Extract:
*** Block opens ***

Review Comment:
First, I would like to acknowledge the large amount of work that has been done by the authors in preparing the experimental setup that has allowed running the experiments that are reported in this paper. I really think that this type of work is needed in order to understand better the different choices for supporting semantic technologies using different types of underlying systems.
However, I have many concerns about the level of maturity of the work that is presented and the extent to which the experiments that have been done are sufficient in order to obtain conclusions. And this is the main reason why I propose a reject as a decision for this paper, since I think that the amount of work needed in order to make the paper ready for publication is still too much. It is true that the experimental setup is already prepared and the authors may be able to run on the missing configurations and benchmarks (as I discuss below), but I have the impression that most of the paper should be changed since the conclusions may be completely different as a result of those experiments.
I sincerely hope that my comments can help authors to prepare a stronger submission in the near future, which provides more clear insights on the best configurations of partitioning, schemas and storage backends to be used with big data systems like Apache Spark.
First of all, and in terms of originality, I am not aware of other similar works focused on evaluating the performance of these different alternatives/dimensions in the context of Big Data frameworks such as SPARK. I am aware of works that are focused on trying to use SPARK, Flink and other similar frameworks to implement SPARQL query evaluation engines on top of them, and they have their own evaluations, but I am not aware of such a systematic study.
In terms of the title of the paper, I am not sure that the title is sufficiently accurate. When I first read it, before going into the content of the paper, I thought that the paper was about SPARQL query evaluation over federated SPARQL endpoints, instead of talking about partitioning RDF datasets and evaluating different storage options.
My main concerns are the following:
- Why you only work with the SP2Bench benchmark. It is true that in section 3 you try to provide a convincing argument of why it follows some of the recommendations from Jim Gray wrt benchmarks, but you are not discussing why other existing benchmarks do not have these properties, or why this is the best one among those available. Indeed, in the future work section you claim that you will extend this to other benchmarks. The main problem that I see here is that you may strongly depend on the characteristics of this benchmark and hence some of the conclusions that you are obtaining may be completely useless when applied in other benchmarks/types of data. Indeed, in the end of section 6.1 you provide a comment on this, based on the number of projections in the benchmark.

*** Block closes ***

Source material:
*** Block opens ***

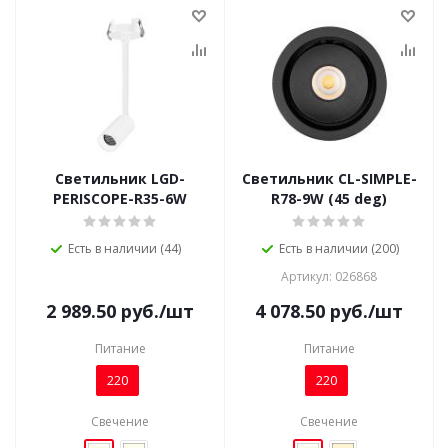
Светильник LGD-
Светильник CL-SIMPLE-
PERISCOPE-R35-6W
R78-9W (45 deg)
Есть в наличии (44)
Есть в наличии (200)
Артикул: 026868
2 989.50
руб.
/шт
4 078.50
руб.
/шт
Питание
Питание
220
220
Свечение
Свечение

*** Block closes ***
*** Block opens ***

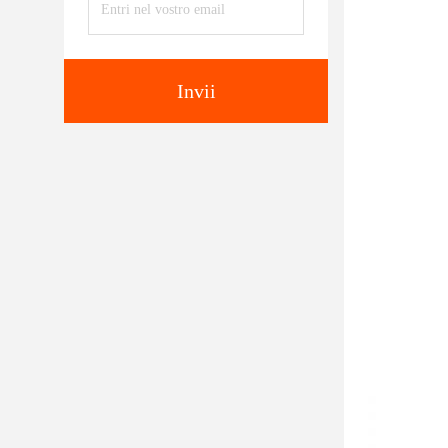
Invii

*** Block closes ***

Problem A: Rewrite the paragraph of the review that begins "First of all, and in terms of originality" more briefly, keeping its main facts.
Problem B: Copy word for word the part of the review between "I sincerely hope" and "a systematic study.", inclusive.

Exercise response A: On originality, the reviewer knows of no similar work that evaluates the performance of these alternatives or dimensions in Big Data frameworks such as SPARK. There is work that uses SPARK, Flink and similar frameworks to build SPARQL query evaluation engines, each with its own evaluation, but none of it is a systematic study like this one.

Exercise response B:
I sincerely hope that my comments can help authors to prepare a stronger submission in the near future, which provides more clear insights on the best configurations of partitioning, schemas and storage backends to be used with big data systems like Apache Spark.
First of all, and in terms of originality, I am not aware of other similar works focused on evaluating the performance of these different alternatives/dimensions in the context of Big Data frameworks such as SPARK. I am aware of works that are focused on trying to use SPARK, Flink and other similar frameworks to implement SPARQL query evaluation engines on top of them, and they have their own evaluations, but I am not aware of such a systematic study.